TEXT EXCERPT:

+ + +

Ladies are allowed inside6 min read . Updated: 08 Sep 2016, 01:21 PM IST
Mumbai's Haji Ali may soon have to let women in. The Nizamuddin 'dargah' does not, but there are Sufi spaces in the Capital that do
“Ladies are not allowed inside."
This notice on a yellow board hangs outside the burial chamber of Sufi saint Hazrat Nizamuddin Auliya. The shrine is one of the many dargahs in Delhi, a city also known as Bais khwaja ki chaukhat, or the threshold of the 22 Sufis.
Last month, the Bombay high court put an end to exactly such exclusion at the Sufi shrine of Mumbai’s Haji Ali Dargah. The verdict called for women to be “permitted to enter the sanctum sanctorum at par with men". The court stayed the order for six weeks to allow the shrine authorities to file an appeal in the Supreme Court.
The Nizamuddin shrine still has the board. For hundreds of years, women—even little girls—have not been allowed inside the sanctum sanctorum of this 14th century mausoleum, which draws devotees from across the world. If you are a woman, you can sit around the tomb’s walls, you can lounge and eat and sleep and even hurl abuses in the courtyard, but you will not be allowed to personally offer the customary red roses at the marble grave. That privilege is only for men (and eunuchs).

+ + +

Stored entries
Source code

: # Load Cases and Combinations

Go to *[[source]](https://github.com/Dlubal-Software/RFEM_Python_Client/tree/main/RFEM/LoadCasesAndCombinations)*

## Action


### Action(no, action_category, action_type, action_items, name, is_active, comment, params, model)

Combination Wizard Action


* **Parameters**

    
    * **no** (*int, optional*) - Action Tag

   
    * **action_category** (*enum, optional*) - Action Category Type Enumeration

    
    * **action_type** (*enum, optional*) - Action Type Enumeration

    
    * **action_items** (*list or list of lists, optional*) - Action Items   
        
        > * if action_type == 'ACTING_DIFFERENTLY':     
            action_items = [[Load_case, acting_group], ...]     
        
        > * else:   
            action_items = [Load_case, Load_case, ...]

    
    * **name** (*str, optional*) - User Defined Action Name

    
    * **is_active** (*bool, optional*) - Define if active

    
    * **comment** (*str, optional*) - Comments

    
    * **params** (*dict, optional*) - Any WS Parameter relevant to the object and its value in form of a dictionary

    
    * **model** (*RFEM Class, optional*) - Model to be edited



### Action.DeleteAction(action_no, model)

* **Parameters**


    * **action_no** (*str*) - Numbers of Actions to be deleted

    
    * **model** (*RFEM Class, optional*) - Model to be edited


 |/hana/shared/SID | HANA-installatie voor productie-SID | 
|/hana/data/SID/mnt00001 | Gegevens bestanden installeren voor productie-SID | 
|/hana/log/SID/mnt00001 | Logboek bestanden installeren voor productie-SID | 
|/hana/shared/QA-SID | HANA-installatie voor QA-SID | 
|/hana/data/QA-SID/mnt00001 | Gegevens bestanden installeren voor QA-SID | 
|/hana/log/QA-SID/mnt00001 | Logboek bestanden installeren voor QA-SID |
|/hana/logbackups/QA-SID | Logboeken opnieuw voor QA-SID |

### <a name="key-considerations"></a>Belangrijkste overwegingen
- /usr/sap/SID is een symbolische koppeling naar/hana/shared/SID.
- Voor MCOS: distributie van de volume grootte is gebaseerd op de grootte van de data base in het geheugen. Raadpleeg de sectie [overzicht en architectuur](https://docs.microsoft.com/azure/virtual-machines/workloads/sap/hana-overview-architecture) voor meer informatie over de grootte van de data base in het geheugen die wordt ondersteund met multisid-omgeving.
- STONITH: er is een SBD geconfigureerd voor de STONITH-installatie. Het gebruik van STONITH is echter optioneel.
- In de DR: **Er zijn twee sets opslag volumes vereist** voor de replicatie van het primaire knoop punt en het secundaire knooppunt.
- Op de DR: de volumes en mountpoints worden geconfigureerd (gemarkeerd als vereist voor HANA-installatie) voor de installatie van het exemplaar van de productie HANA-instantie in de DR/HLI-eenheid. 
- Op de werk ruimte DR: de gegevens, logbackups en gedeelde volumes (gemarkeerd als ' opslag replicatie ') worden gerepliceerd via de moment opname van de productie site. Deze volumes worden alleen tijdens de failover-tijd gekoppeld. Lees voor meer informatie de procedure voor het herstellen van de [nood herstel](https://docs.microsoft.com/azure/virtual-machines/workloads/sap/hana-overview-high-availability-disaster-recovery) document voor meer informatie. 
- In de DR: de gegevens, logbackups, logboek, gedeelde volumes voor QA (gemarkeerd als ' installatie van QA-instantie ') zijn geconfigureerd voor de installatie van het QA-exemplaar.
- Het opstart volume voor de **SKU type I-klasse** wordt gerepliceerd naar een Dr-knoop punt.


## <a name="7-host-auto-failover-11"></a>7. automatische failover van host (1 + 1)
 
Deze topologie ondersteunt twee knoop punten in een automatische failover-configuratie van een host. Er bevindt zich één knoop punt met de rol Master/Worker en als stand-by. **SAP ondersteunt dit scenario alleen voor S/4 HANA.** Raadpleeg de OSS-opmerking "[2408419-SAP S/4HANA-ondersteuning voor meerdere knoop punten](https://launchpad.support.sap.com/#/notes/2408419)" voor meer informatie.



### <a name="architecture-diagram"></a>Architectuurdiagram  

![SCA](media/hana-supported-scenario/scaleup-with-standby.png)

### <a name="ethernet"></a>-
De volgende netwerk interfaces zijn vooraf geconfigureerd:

+ + +

INSTRUCTION:
Answer these questions from the Sufi shrine article:
1. By what other name is Delhi known?
2. For how many weeks did the Bombay high court stay its order?
3. Besides men, who may offer red roses at the marble grave of the Nizamuddin shrine?
These entries come from a separate source unrelated to the text.

SOLUTION:
1. Bais khwaja ki chaukhat, the threshold of the 22 Sufis
2. Six weeks
3. Eunuchs